Below is the complete code for the OCR application. You can run this cell directly after opening your Google Colab notebook.


In [None]:
# Install Required Libraries and Dependencies
!apt-get update
!apt-get install -y tesseract-ocr
!apt-get install -y libtesseract-dev

# Install additional language packs if needed
# For example, to install Spanish, uncomment the following line:
# !apt-get install -y tesseract-ocr-spa

# Install Python libraries
!pip install pytesseract
!pip install opencv-python
!pip install Pillow

# Import Necessary Libraries
import cv2
import pytesseract
from google.colab import files
from IPython.display import display
import numpy as np
from PIL import Image
import io

# Select the Language for OCR
common_languages = {
    'English': 'eng',
    'Spanish': 'spa',
    'French': 'fra',
    'German': 'deu',
    'Italian': 'ita',
    'Portuguese': 'por',
    'Russian': 'rus',
    'Chinese Simplified': 'chi_sim',
    'Chinese Traditional': 'chi_tra',
    'Japanese': 'jpn',
    'Korean': 'kor',
    'Hindi': 'hin',
    'Arabic': 'ara',
}

print("Select the language for OCR from the list below:")
for lang in common_languages:
    print(f"- {lang} ({common_languages[lang]})")

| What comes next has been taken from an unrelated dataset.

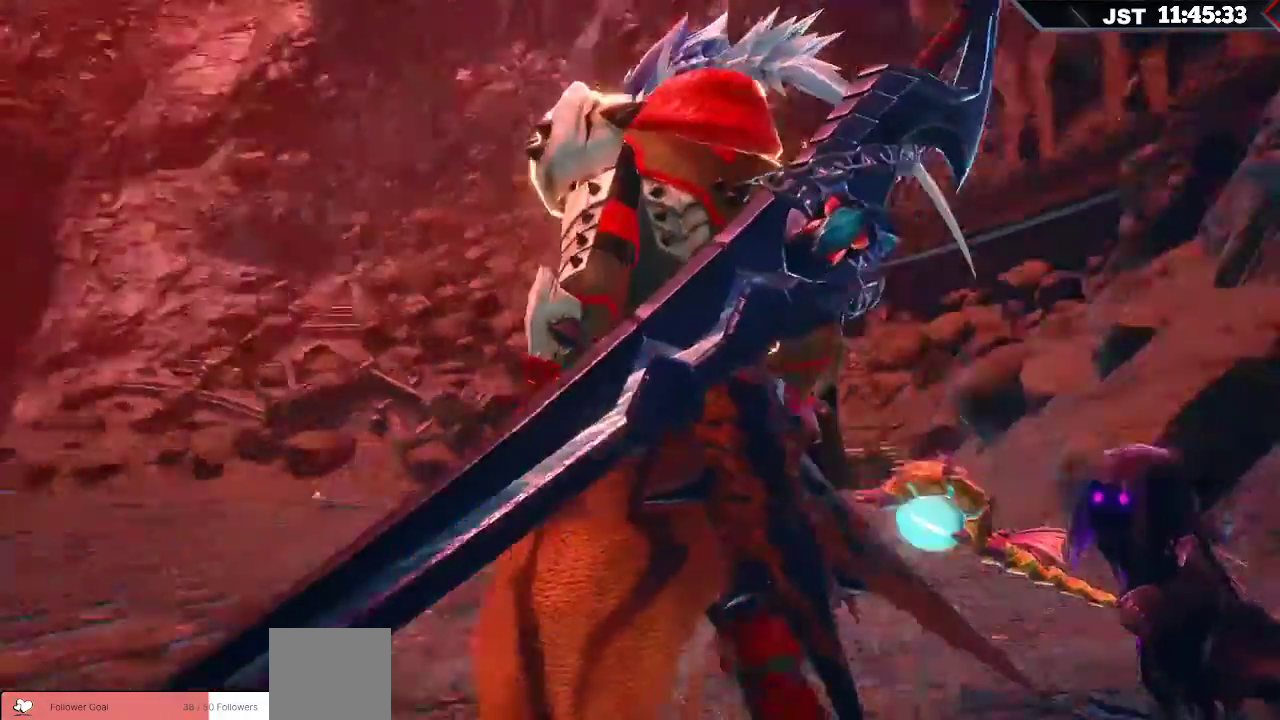
{"dt_ms": 500, "buttons": [], "left_stick": "up", "right_stick": "center"}
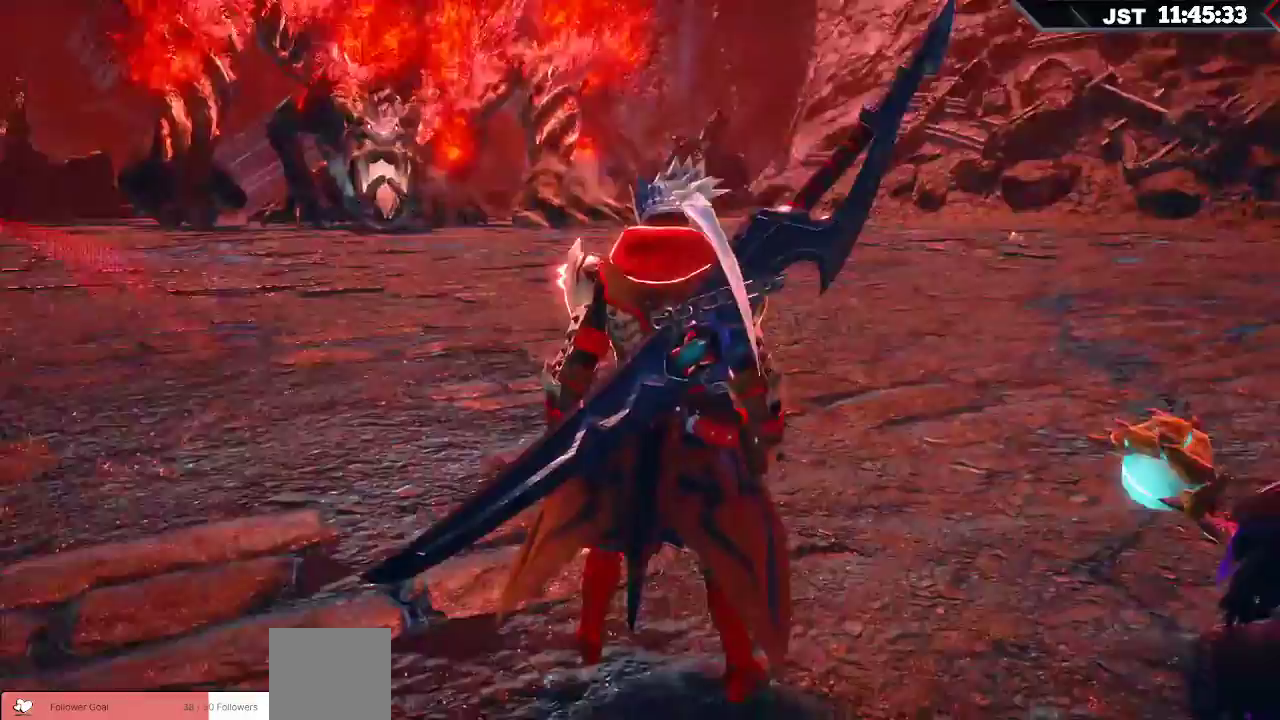
{"dt_ms": 1000, "buttons": ["R1"], "left_stick": "up-right", "right_stick": "center"}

lang_code = input("Enter the language code (e.g., 'eng' for English): ").strip()

if not lang_code:
    lang_code = 'eng'
    print("No language code entered. Defaulting to English ('eng').")
else:
    print(f"Using language code: '{lang_code}'")

# Upload Multiple Images
print("Please upload the images for OCR.")
uploaded = files.upload()

if not uploaded:
    print("No files uploaded. Please upload at least one image.")
else:
    print(f"{len(uploaded)} file(s) uploaded successfully.")

# Process Uploaded Images
for filename, content in uploaded.items():
    print(f"\nProcessing '{filename}'...")
    try:
        # Open the image
        image = Image.open(io.BytesIO(content)).convert('RGB')
        img = np.array(image)

        # Display the original image
        print("**Original Image:**")
        display(image)

        # Preprocess the image
        gray = cv2.cvtColor(img, cv2.COLOR_RGB2GRAY)
        _, thresh = cv2.threshold(
            gray, 0, 255, cv2.THRESH_BINARY + cv2.THRESH_OTSU
        )
        denoised = cv2.medianBlur(thresh, 3)

        # Perform OCR
        custom_config = r'--oem 3 --psm 6'
        text = pytesseract.image_to_string(
            denoised, lang=lang_code, config=custom_config
        )

        # Print the extracted text
        print("**Extracted Text:**")
        print(text)
    except Exception as e:
        print(f"An error occurred while processing '{filename}': {e}")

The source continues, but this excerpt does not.